• **Problem requirements**
Beginning with the first line, please repeat the entries exactly and end on the line that contains "af FSK kan du".

• **Material provided**
--
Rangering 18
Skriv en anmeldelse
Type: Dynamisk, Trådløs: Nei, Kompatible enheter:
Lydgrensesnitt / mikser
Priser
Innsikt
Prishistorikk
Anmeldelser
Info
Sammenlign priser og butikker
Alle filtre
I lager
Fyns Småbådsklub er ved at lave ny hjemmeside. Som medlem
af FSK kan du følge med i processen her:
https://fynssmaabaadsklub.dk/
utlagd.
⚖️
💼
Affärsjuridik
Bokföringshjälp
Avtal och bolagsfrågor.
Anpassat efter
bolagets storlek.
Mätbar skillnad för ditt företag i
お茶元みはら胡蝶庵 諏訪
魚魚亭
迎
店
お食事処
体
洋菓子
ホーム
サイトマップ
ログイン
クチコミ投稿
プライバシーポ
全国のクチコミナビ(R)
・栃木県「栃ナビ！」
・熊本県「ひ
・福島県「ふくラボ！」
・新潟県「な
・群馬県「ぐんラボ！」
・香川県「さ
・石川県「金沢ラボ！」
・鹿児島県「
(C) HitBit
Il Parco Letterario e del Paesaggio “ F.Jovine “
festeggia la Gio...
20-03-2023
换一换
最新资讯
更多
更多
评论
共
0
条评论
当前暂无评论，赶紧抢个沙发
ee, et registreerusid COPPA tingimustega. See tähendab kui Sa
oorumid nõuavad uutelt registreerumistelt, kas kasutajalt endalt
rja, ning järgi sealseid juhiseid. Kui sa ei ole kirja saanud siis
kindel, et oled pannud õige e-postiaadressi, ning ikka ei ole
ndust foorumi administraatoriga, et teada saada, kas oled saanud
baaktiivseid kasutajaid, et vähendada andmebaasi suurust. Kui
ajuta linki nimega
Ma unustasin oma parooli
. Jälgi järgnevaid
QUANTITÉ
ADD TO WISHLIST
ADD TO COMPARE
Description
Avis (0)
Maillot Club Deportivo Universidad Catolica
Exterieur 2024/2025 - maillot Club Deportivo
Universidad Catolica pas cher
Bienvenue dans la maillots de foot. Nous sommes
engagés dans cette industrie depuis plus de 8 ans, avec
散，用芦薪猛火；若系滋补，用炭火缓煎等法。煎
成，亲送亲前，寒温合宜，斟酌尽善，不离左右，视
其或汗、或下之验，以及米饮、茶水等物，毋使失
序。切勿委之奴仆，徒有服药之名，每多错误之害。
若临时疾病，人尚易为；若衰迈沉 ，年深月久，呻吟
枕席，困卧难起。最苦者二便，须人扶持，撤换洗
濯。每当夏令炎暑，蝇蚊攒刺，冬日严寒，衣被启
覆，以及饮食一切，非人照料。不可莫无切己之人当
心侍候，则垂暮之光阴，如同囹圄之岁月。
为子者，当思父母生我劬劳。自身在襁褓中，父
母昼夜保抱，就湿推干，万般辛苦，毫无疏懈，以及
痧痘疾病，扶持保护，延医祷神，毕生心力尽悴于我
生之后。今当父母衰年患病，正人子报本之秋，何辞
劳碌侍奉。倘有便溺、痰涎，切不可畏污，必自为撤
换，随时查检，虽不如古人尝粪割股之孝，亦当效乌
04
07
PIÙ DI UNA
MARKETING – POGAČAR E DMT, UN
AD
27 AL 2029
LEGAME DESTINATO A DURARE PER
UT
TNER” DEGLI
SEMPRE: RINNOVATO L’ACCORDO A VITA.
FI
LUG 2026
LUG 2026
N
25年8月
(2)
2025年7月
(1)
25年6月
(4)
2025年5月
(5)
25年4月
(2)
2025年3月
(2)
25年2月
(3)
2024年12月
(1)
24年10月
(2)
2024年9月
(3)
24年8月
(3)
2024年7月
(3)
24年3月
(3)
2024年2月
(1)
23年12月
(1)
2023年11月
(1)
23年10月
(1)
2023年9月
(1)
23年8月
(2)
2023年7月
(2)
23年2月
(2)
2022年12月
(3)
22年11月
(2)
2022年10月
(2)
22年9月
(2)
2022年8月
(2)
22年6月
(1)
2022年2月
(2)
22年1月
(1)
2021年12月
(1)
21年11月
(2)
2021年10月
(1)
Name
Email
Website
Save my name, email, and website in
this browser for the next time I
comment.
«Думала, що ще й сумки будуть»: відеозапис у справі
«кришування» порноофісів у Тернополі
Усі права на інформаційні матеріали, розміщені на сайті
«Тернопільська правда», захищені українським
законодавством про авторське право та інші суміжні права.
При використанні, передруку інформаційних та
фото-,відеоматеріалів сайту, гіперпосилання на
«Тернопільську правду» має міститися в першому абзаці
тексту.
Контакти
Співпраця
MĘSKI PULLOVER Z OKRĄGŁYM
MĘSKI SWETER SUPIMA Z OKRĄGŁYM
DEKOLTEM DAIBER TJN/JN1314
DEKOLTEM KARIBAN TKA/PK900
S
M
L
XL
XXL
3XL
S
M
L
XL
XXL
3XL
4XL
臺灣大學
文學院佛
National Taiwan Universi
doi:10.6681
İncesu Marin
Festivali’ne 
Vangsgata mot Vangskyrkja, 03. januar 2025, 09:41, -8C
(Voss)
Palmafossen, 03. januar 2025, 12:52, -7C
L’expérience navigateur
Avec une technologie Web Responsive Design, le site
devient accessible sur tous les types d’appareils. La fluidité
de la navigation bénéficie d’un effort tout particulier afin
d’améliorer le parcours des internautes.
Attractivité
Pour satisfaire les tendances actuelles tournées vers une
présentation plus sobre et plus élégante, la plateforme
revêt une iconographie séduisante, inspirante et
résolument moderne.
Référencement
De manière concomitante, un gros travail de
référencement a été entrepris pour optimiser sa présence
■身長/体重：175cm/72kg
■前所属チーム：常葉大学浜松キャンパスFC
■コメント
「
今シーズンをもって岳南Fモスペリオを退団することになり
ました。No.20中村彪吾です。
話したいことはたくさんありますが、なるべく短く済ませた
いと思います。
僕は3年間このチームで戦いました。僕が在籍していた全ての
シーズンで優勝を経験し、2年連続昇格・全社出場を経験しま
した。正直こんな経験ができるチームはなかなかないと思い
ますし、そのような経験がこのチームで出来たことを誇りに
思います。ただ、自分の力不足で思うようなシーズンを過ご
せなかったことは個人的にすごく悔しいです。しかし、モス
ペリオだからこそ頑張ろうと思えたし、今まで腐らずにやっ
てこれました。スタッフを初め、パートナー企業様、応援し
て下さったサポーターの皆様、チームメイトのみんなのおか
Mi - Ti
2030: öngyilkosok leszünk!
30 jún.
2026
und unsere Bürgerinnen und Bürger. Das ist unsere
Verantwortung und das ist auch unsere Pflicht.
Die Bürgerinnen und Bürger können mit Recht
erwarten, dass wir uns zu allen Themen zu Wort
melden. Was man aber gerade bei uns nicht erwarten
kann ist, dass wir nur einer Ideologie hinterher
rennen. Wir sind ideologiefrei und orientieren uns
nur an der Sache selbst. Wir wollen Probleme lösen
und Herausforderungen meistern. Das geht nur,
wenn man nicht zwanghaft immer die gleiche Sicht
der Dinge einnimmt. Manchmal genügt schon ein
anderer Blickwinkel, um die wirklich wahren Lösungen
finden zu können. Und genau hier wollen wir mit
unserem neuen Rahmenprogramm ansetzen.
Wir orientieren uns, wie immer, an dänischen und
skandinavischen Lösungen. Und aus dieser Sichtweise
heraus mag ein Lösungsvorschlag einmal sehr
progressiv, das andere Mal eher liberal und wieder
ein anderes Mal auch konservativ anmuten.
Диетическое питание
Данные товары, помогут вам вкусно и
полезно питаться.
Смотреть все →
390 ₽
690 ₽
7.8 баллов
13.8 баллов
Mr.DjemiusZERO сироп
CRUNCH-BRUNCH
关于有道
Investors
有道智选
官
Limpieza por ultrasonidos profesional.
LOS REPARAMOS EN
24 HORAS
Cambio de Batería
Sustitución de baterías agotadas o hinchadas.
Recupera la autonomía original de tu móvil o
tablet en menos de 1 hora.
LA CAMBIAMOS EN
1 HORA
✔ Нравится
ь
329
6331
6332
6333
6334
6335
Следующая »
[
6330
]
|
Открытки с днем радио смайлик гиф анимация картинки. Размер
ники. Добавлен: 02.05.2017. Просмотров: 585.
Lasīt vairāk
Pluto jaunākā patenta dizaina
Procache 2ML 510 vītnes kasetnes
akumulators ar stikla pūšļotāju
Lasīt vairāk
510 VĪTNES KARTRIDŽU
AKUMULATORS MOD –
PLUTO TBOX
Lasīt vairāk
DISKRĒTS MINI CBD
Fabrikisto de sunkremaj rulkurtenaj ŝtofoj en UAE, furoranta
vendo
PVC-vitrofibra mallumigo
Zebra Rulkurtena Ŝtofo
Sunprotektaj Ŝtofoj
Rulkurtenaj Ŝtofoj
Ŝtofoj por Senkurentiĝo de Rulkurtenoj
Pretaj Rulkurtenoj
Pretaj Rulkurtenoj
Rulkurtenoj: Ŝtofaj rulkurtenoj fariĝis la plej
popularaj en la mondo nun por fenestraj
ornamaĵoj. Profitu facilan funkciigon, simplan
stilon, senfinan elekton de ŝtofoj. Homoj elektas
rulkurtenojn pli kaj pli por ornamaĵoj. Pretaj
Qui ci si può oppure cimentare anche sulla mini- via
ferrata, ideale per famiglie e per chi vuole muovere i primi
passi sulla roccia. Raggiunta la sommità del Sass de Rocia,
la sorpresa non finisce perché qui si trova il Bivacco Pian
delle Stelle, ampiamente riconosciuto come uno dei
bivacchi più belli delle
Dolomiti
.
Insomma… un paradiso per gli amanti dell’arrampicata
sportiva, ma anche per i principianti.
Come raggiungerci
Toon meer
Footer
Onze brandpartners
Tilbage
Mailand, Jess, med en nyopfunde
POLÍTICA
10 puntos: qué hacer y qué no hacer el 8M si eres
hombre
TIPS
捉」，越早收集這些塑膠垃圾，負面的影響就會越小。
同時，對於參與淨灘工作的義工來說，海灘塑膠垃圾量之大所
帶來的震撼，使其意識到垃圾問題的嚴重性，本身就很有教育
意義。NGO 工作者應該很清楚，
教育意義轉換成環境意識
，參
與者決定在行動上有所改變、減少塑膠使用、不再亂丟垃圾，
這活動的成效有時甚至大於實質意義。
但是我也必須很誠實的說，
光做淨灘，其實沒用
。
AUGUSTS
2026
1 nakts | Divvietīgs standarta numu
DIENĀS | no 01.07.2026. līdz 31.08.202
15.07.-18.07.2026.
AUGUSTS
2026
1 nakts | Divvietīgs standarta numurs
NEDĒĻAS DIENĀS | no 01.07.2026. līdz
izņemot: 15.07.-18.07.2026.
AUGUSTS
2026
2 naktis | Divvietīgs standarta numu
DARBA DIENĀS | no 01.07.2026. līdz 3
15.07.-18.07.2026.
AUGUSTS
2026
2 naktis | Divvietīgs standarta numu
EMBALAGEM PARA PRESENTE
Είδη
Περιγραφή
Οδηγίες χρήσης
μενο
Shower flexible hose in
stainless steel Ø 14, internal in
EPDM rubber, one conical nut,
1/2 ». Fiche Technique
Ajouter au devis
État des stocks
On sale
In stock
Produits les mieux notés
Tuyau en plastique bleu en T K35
--
• **Answer to this problem**
Rangering 18
Skriv en anmeldelse
Type: Dynamisk, Trådløs: Nei, Kompatible enheter:
Lydgrensesnitt / mikser
Priser
Innsikt
Prishistorikk
Anmeldelser
Info
Sammenlign priser og butikker
Alle filtre
I lager
Fyns Småbådsklub er ved at lave ny hjemmeside. Som medlem
af FSK kan du følge med i processen her:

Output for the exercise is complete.